Das DER hat ein Musterreporting für einen fiktiven Kunden erstellt, um zu zeigen, welche Kennzahlen wichtig sind. Das lässt sich aus den Tabellen gut erkennen. Wenden wir uns den Flugkosten in der Beispielauswertung zu. Ende Juni 2017 sind sie in etwa so hoch, wie sie es im ersten Halbjahr 2016 auch waren. Eine tiefere Analyse sollte die Flüge unter die Lupe nehmen, die auf der gleichen Strecke geflogen werden. Hier können Firmenraten verhandelt werden. Ferner ist ersichtlich, dass auf allen Strecken auch Business Class geflogen wurde. Besonderes Augenmerk sollte die Verhandlerin auf die Fernstrecken-Trips richten. Im vergangenen Jahr wurde für mehr als 100.00 Euro interkontinental in der Business Class geflogen. Es durften sogar Mitarbeiter in der First Class Platz nehmen – für weitere 100.000 Euro. Zusammen genommen sind das 200.000 Euro oder ein Fünftel des Flug-Gesamtumsatzes im Jahr 2016. Hohe Summen kommen in den Premium- Klassen schnell zusammen, wo ein Return-Ticket oft 5.000 Euro und mehr kostet. Aus den Zahlen können weitere Rückschlüsse für den Verkehrsträger Flug geschlossen werden.

© DER Business Travel

  • Mit Airline A kann neu verhandelt werden. Sie bleibt Top- Airline und wird nach Hochrechnungen ähnlich viel Umsatz machen wie 2016, nämlich über 400.000 Euro.

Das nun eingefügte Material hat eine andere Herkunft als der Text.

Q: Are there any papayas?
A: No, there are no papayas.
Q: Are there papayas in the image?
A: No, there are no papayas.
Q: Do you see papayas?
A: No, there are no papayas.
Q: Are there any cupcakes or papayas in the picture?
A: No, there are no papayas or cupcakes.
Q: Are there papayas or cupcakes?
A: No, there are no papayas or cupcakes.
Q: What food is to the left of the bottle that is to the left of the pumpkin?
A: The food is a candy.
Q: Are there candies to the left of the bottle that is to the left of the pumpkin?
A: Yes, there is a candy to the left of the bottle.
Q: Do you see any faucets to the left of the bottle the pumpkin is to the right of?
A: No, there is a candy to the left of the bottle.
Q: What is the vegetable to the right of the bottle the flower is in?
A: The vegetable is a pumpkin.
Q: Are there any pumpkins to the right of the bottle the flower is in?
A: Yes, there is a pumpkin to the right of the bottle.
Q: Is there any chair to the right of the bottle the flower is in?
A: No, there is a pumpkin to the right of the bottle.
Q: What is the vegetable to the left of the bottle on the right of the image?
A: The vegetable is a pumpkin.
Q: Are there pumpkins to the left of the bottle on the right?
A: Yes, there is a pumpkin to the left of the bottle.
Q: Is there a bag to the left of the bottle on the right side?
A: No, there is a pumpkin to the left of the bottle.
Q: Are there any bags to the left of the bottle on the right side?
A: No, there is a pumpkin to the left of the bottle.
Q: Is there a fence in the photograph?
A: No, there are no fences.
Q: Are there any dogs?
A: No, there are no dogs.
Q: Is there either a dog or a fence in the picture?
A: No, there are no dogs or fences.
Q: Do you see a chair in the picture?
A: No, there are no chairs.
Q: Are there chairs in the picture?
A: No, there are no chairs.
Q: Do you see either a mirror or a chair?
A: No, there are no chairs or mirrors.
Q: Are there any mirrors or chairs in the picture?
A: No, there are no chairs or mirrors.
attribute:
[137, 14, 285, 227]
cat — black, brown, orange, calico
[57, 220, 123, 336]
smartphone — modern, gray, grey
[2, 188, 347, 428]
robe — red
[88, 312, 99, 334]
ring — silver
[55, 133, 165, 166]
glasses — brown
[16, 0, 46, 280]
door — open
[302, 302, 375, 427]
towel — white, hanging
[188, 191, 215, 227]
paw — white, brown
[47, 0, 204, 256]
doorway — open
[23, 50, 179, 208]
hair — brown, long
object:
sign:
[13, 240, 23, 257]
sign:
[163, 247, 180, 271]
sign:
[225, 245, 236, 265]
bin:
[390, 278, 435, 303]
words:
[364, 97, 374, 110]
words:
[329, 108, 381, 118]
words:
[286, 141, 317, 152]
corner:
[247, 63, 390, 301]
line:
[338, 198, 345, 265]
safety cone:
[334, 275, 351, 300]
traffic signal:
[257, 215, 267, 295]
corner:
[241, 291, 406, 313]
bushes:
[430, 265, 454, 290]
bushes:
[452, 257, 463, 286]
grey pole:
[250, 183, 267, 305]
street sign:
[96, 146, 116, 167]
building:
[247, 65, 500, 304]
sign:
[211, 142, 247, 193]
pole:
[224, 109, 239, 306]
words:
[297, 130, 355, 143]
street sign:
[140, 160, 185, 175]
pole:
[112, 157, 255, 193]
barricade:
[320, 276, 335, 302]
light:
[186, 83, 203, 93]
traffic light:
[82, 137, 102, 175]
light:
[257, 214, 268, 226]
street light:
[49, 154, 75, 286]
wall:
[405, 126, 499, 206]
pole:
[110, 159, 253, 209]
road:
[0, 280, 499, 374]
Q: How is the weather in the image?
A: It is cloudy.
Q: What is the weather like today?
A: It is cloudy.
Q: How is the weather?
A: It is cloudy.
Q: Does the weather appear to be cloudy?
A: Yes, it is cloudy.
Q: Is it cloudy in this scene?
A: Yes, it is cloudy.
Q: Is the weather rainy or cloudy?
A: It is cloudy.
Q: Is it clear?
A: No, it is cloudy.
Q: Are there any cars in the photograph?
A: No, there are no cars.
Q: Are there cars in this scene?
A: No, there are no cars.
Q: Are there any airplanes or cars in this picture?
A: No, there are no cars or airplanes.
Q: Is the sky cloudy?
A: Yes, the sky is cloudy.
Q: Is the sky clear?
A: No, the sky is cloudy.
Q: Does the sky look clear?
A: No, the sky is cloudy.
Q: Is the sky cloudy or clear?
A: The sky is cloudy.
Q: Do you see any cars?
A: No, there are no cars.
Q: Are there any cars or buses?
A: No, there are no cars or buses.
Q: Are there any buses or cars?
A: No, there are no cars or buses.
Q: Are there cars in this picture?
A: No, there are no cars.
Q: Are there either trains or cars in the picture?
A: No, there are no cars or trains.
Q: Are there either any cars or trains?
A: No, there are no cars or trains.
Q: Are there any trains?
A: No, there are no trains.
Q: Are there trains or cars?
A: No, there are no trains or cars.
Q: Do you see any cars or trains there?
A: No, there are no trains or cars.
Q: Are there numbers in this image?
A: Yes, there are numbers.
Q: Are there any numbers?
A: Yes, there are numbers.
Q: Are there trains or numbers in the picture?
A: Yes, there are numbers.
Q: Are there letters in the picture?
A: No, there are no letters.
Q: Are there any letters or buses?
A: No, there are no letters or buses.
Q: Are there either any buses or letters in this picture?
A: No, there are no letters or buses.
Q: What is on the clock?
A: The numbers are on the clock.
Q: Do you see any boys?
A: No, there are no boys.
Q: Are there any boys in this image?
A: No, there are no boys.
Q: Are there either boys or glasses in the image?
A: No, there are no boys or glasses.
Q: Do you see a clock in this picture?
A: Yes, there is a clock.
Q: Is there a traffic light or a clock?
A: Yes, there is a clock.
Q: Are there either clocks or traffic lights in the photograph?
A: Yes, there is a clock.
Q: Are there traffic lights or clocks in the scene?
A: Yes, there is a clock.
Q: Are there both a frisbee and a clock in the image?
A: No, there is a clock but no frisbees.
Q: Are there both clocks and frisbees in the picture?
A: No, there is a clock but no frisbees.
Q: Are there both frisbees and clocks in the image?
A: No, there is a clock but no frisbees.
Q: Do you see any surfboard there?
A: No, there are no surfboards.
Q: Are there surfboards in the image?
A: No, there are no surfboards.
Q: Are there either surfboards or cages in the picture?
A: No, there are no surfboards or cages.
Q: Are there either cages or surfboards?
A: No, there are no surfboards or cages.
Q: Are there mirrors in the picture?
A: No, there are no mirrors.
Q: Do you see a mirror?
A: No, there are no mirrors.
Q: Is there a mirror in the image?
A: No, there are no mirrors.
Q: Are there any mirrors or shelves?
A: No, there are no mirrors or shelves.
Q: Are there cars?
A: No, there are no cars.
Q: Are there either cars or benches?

Es lohnt sich, nachzuschauen, auf welchen gleichen Strecken öfter geflogen wird, um mit der Airline Firmenraten verhandeln können.
  • Airline C hat in den ersten sechs Monaten dieses Jahres schon genauso viel Umsatz gemacht wie im gesamten Jahr 2016. Auch bei dieser Fluggesellschaft können auf bestimmten Strecken Firmenraten verhandelt werden.
  • Innerdeutsche und europäische Strecken sollte die Travel- Managerin von den Mitarbeitern selbst automatisiert buchen lassen, mittels einer Online Booking Engine. Das spart Arbeitszeit.

 

Travel-Managerin: Jobwechsel in Aussicht

Für Verhandlungen mit Airlines braucht man ein großes Geschick und Erfahrung. TMCs bieten auch dabei ihre Unterstützung an. „Wir kennen den Markt und wissen, wenn eine Rate gut ist. Gerne begleiten wir unsere Kunden bei diesen Meetings“, sagt Stefan Christ von DER Business Travel. Ganz zum Schluss sollte die Assistentin in sich gehen, ob sie nicht hauptberufliche Travel-Managerin werden will. Denn oftmals fragt das der Boss, wenn es gut läuft. Sie hat nun so viel Know-how, dass sie die Aufgabe locker beherrscht, wenn sie noch ein paar Seminare dazu besucht. Als Travel-Managerin regelt sie grundsätzliche Dinge im Unternehmen, zum Beispiel, wie die Reisekostenabrechnung optimal erstellt wird, als Vordruck auf Papier, als Excel- Liste oder in einer Software. Sie hält die Travel Policy ständig auf dem aktuellen Stand, vielleicht führt sie auch eine Online Booking Engine (OBE) ein. Die meisten Assistenten wollen aber nicht Travel-Managerin werden. Denn sie haben den schönsten Job der Welt.